• **ASSIGNED TASK**:
Answer from the comments on the PCT Administrative Instructions:
1. Under the comment on IA 707, which provision alone should paragraph (d) refer to?
2. Under the comment on IA 708, on what kind of medium should item (i) of paragraph (c) require the application to be stored?
3. Under the general comments, which two Instructions should have their order reversed?

• **TEXT PROVIDED**:
4. IA 707: Paragraph (a) says that international applications in electronic form are to be processed in accordance with Annex F, without any reference to the Treaty, to the Regulations or indeed to the Administrative Instructions. Annex F deals only with the technical requirements to which Offices have to conform. Paragraph (d) says that records management has to conform to Annex F, in addition to Instruction 708(c). However, the former Appendix 5 on electronic file management was (quite rightly) removed from Annex F so that it could where necessary serve as a subsidiary document having the value of a mere recommendation (guideline). Paragraph (d) should not therefore refer to Annex F, which no longer deals with filing, but only to paragraph (c) of Instruction 708.
5. IA 708: The above comment applies also to this Instruction, in the sense that no reference should be made to Annex F. In the comment on paragraph (a), the International Bureau rightly raises the question of the audits necessary to ensure that Instruction 708 is properly applied, yet it is not very explicit on the subject, which inclines our Delegation to ask itself the following questions: how is the verification system thought out, what authority would be in control, with what frequency would audits be undertaken, and what would be the cost of such a policy?
Paragraph (b) does not seem necessary to our Delegation, inasmuch as Offices are already committed, by virtue of the provisions of paragraph (a), to keeping and storing electronic records in accordance with Rule 93, and in any case according to the principles set forth in paragraph (c). It is therefore unnecessary to ask Offices to issue certificates attesting that they actually do meet the conditions set forth in the PCT Administrative Instructions, unless one were to require those Offices to allow external audits to be undertaken, which would draw strong reservations from our Delegation on account of still-latent uncertainties (cf. the previous paragraph). The French Delegation wonders how the certificates issued by those Offices could have greater evidentiary value before national or foreign courts than the assurance that the Office is bound by the PCT Administrative Instructions. In paragraph (c), item (i) should add that the application has to be stored on a write-once medium (of CD-Rom or CD-Worm type) for the purpose of the preservation of the file (document of evidentiary value).
6. IA 709: Annex F gives nothing specific on access to the international application via electronic media, as Chapter 9 of Appendix 1 does no more than make general statements.
7. IA 711: Paragraph (c) could reverse the present approach as follows: “Where the designated Office does not inform the International Bureau that it accepts the electronic filing of electronic international applications in accordance with paragraph (b), the International Bureau or, where appropriate, the receiving Office shall provide it with a paper copy of any document that has been filed or is stored in electronic form.” Our Delegation also wonders in what cases the designated Office could actually see fit to ask the receiving Office for a copy of an international application.
8. General comments: it would be more logical to reverse the order of Instructions 702 and 703, in order to consider the acceptance of applications by receiving Offices before dealing with their effects. Instruction 701 could be placed at the end of Part 7 of the Administrative Instructions inasmuch as it concerns the whole Part, including the processing of international applications by designated Offices.
II. COMMENTS ON DRAFT ANNEX F
(documents PCT/AI/1 Add.3 Prov. to Add. 6 Prov.)
APPENDIX I
5.1
There is news of a move towards the use of open software for document processing in order to justify the abandonment of .doc, .wps and other formats as acceptable formats.

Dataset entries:
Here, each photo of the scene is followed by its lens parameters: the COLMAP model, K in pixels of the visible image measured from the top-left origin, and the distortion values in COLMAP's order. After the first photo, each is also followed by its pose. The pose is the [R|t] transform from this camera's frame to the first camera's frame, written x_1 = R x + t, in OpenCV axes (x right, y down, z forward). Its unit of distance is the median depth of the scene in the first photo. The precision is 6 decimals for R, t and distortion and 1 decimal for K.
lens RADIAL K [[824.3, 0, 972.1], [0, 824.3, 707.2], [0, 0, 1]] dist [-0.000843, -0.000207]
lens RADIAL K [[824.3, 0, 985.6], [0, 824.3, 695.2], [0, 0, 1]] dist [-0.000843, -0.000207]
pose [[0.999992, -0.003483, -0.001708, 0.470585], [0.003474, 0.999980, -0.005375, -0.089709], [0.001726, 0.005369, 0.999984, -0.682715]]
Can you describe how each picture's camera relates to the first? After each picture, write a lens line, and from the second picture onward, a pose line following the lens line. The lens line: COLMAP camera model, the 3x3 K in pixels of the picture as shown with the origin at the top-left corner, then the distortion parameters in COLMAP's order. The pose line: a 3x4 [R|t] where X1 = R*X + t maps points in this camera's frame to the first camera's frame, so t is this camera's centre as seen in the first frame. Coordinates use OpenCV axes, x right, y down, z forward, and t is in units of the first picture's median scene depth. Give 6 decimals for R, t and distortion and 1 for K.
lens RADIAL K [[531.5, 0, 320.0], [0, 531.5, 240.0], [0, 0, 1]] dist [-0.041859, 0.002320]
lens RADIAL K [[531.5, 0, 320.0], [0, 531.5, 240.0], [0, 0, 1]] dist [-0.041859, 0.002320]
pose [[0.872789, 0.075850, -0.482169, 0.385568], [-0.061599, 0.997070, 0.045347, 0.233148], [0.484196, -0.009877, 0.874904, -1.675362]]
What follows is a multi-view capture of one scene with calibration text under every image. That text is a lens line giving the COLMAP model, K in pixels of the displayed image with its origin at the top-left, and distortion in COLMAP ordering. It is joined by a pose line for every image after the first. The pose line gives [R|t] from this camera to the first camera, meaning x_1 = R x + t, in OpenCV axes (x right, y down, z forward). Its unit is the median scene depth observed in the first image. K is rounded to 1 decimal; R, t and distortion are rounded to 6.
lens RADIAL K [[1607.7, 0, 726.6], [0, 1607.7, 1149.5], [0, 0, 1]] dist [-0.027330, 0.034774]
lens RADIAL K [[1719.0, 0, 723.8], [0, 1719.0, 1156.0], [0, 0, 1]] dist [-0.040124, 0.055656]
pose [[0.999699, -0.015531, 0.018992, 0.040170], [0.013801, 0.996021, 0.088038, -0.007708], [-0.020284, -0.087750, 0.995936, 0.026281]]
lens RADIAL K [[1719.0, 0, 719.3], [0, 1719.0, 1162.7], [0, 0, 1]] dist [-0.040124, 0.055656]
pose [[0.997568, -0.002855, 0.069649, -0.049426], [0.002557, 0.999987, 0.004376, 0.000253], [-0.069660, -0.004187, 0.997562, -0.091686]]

• **YOUR RESPONSE**:
1. Paragraph (c) of Instruction 708.
2. A write-once medium (of CD-Rom or CD-Worm type).
3. Instructions 702 and 703.